About this Coffee

Eklin Guzman planted the Catiope seeds about 6 years ago after a visit to one of the Cenicafe experimental stations located in the municipality of TIMBIO-CAUCA. There he observed a research plot where Catiope was being evaluated. It showed an impressive tree structure and yield of coffee cherries that were beneficial to production.

This new varietal is a hybrid, crossing the Caturra varietal with Ethiopian Lines, hence its name, Catiope. Blended with Orange Bourbon, the Carbonic Maceration Process allows us to achieve a brighter, more aromatic, floral, sweet coffee, as well as accentuate certain flavors and acidity thanks to the union of the 2 varietals that we select for this process. Cupping notes of green grape, dried hibiscus and pluot stone fruit.

Carbonic Maceration Process fermentation begins with the CO2 being injected into the bins, this displaces the oxygen (O2) existing in the bin leading to a maceration environment. The coffee selected from this process passes through sieves to be selected by hand, removing pintone and/or overripe beans, being very selective with the highest quality fruit to start the process. These conditions are applied as quality filters for all processes.After selection, the coffee is deposited in plastic bins to ferment in cherry for a period of 96 to 144 hours, with CO2 injection.

During this period, the coffee bean undergoes changes in the color of its mucilage that is transferred to the parchment, intense and dark pink tones, this helps to improve the sweetness of the coffee and the body of the final drink.This intensifies then fruity notes of the coffee, the changes in this first stage are more enzymatic.

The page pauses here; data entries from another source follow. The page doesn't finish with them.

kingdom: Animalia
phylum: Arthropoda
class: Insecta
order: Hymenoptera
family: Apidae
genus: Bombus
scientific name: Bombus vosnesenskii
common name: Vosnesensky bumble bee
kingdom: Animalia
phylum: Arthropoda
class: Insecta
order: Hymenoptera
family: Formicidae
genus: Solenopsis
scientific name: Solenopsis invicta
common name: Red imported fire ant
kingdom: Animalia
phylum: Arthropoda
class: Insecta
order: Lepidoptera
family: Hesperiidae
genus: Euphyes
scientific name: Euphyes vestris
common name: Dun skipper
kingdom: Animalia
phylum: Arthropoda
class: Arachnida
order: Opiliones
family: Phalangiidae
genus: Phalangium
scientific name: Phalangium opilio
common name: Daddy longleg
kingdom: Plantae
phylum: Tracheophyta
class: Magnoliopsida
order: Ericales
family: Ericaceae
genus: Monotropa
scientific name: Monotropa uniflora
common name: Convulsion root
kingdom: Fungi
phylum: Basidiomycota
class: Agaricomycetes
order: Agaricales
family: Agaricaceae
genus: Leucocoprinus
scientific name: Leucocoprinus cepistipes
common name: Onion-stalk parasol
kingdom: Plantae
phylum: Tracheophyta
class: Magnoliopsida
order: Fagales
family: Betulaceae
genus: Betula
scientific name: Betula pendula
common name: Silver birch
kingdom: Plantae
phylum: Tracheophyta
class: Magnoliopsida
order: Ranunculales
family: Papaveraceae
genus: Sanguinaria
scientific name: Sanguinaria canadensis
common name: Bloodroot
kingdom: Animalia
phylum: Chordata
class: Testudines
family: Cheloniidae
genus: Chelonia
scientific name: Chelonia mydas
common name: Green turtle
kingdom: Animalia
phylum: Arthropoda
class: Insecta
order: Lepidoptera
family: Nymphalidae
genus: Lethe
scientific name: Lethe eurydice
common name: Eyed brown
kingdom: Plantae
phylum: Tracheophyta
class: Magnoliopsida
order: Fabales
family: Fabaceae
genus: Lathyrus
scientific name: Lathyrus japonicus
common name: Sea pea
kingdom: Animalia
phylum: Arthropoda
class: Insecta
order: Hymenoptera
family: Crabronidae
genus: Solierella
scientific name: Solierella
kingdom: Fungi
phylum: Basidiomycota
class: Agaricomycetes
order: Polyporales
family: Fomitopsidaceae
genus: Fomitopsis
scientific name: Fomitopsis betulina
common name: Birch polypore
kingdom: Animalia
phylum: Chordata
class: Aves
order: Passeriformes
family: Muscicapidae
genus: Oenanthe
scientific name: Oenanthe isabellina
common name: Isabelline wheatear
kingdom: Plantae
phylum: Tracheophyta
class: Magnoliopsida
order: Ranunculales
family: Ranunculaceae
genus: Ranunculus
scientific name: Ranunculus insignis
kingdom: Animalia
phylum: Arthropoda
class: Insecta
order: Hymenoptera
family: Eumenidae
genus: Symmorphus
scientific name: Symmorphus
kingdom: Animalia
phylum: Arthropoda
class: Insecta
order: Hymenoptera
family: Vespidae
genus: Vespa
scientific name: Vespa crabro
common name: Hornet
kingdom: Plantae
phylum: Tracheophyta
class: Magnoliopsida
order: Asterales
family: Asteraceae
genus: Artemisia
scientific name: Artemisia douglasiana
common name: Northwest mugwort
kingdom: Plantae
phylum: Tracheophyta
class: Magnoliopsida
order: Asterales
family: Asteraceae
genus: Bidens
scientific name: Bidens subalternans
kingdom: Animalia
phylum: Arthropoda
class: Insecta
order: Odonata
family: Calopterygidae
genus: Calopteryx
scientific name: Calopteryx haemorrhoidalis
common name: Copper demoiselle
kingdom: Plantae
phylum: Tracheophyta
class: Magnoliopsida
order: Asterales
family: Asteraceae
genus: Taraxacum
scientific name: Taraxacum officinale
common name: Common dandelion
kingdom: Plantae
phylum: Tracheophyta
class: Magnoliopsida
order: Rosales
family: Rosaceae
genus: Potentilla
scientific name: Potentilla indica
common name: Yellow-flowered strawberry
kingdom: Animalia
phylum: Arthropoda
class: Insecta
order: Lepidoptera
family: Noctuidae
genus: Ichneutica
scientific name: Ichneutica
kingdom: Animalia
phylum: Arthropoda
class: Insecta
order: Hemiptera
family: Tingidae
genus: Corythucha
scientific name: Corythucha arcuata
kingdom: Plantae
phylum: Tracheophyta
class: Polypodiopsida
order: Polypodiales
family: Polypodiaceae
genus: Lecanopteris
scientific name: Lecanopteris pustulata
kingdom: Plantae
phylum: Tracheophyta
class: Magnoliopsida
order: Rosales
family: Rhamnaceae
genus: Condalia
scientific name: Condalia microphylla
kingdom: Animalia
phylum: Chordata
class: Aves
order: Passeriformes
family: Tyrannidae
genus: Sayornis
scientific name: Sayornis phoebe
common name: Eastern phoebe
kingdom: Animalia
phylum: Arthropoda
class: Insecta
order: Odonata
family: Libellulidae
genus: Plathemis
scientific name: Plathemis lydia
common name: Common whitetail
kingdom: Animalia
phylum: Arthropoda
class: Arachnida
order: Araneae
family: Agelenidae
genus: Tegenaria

The coffee is pulped and deposited again in the bins with its own juice (must) which is rich in sugars and microorganisms, potentiating fermentation, these are hermetically covered to start the fermentation which, thanks to the microorganisms, begin to metabolize the sugar chains of the mucilage, developing better attributes in fragrance and acidity. CO2 is generated that displaces the oxygen (O2) existing in the bin leading to a maceration environment, this time can be between 72 to 96 hours, it is It would have a total of between 168 and 240 hours of fermentation between cherry and mucilage and then be washed and dried for a period of 18 to 25 days.

History of Colombian Coffee
As with many coffee origins, it is believed that coffee was first brought to Colombia by priests, arriving, perhaps, within a decade or two after coffee first came to the Americas via the Caribbean in the first half of the 17th century. It was likely a garden crop grown for local consumption and barter for decades. Generations of Colombians tell the story of a priest named Francisco Romero, who could be called the father of commercial coffee cultivation in Colombia. The folkloric tale goes that in the early 1800’s, Father Francisco, hearing confessions in the north eastern town of Salazar de la Palmas, assigned planting coffee to his parishioners as penance for their sins. The Archbishop of Colombia heard about this and ordered all priests to adopt the practice. Commercial production of coffee expanded quickly, moving into regions where the growing conditions were ideal.

Growing Coffee in Colombia
Even though it’s been 4,000 years, the soil resulting from the last major eruption of Tolima is still considered “young soil,” filled with nutrients that are no longer found at the same levels in old soil.

Volcanic soil contains high levels of potassium and nitrogen, which are fading or absent in other soils. “Boron”, which arrived from outer space long ago, is also present. Boron plays a key role in a diverse range of plant functions: it is essential to the structure of plant cell walls and in the creation of enzymes, and in flowering and fruit formation, meaning that Boron contributes to coffee seed yield.

In addition to nutrients, the structure of volcanic soil is also beneficial to coffee growing. It can soak up and hold moisture while, at the same time, facilitating good drainage so that the water doesn’t pool, which is not good for coffee plant roots. Coffee plants like to take a drink, then take a break. Additionally, volcanic soils are usually found on an incline, which also helps with drainage. All of these “microclimate” factors come together to bring you the complex, nuanced flavors in your cup of coffee.